Today is technically just a single-party primary election for the next mayor of New York City. But in a city with 3.7 million registered Democrats and less than 600,000 Republicans, it’s the de facto election for the next mayor of the Big Apple.

And it will double as the largest use of ranked-choice voting ever for a municipal election, which is throwing the polling and prognostication into chaos, as well as the actual race being pretty crazy too. In other words... fun for handicappers!

There are 13 people on the ballot for mayor, but in an unusual twist, this will be the first test of ranked-choice voting for a major American office with a massive slate of candidates. Ranked-choice voting (RCV) has been used before, but never with a field this big for a job this important.

What is ranked-choice voting?

Ever walk into a voting booth with a huge slate of candidates and want to vote for someone that shares your ideals and values, but also knowing that person has little-to-no chance of winning? With RCV, you can cast a ballot for your true favorite without wasting your vote.

The process has voters rank all candidates on the ballot in their order preference. So if there are eight candidates on a ballot, voters choose their favorite as No. 1, their second-favorite as No. 2, and so on all the way down to No. 8.

When all ballots are tallied, all the No. 1 choices from all voters are counted. If no candidate surpasses the 50% vote threshold, the candidate with the least first-place votes is eliminated, and voters who selected the now-removed candidate as their top choice now have their second choice added to the vote total of their second-choice candidate.

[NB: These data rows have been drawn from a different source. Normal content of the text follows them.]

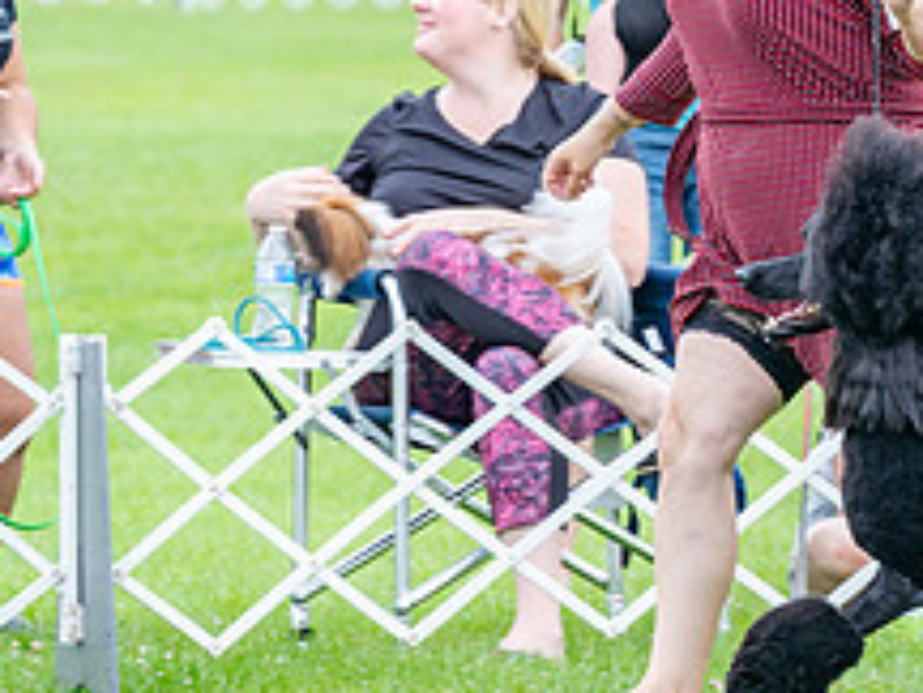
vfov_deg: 3.6
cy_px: 11
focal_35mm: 416
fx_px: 11092
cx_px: 867
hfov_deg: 4.8
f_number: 4.5
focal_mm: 156
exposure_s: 1/400
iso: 400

This process is repeated round-by-round until one candidate gets a majority of votes. And that’s it, you have a winner.

The 2010 mayor’s race in Oakland, California shows how this system can change outcomes. Jean Quan was elected despite getting just 24.47% of the first-choice votes in a 10-candidate field. The leader on election night was Don Perata with 33.73%, but Quan was much more well-liked as the second-or-third-or-fourth-of-fifth candidate of more voters. So when all the other candidates had been eliminated via the round-by-round process, Quan had 53,897 votes to 51,872 for Perata.

As Quan was much more backup choice than Perata, the belief of RCV advocates is she’ll have more support from the community than her more polarizing fellow finalist in the election.

Maine has moved to the system for all federal elections, though it wasn’t needed in the 2020 Presidential election won by Joe Biden. Alaska will use RCV beginning with the midterms in 2022 after the top four candidates are chosen. And it’s used in many municipal elections across the country from Berkeley, California to Saint Paul, Minnesota already.


Todays’ NYC Mayoral primary isn’t asking voters to rank all 13 candidates, just their top five. So while it is mathematically possible no candidate would be able to cross the 50% threshold, that’s highly unlikely to be the outcome. Only eight candidates are getting more than 1% in polling, so the five boroughs should find a mayor with the support of the majority of Democrats. Which is something current mayor Bill de Blasio hasn’t had for quite a long time.

And with apologies to rapper Paperboy Prince, we don’t like his chances of getting to Gracie Mansion today.

Right now Brooklyn Borough President Eric Adams is the leader in polling with around 28%-29%. While where he actually resides has become an issue in the campaign, the former NYPD cop is polling ahead in a race where the No. 1 issue amongst voters is crime.

Former Democratic Presidential candidate Andrew Yang is in second with around 20% support, and former New York City Commissioner of Sanitation Kathryn Garcia is running on a platform of executive competence to about 15% in polling. An endorsement from popular progressive Alexandria Ocasio-Cortez has pushed Maya Wiley, an activist lawyer and television talking head as well as vice president at the New School, into double digits as well.

Right now at political betting site PredictIt, shares of Adams are trading at .66, with Garcia at .20, Yang at .12, and Wiley at .10. It looks like a four-horse race, but the winner should be determined by the second-and-third choices of voters, and how that breaks is hard for pollsters to survey.

At European site BetFair Adams is running about -200 as well, with Garcia listed at +300, and both Yang and Wiley checking in at +700.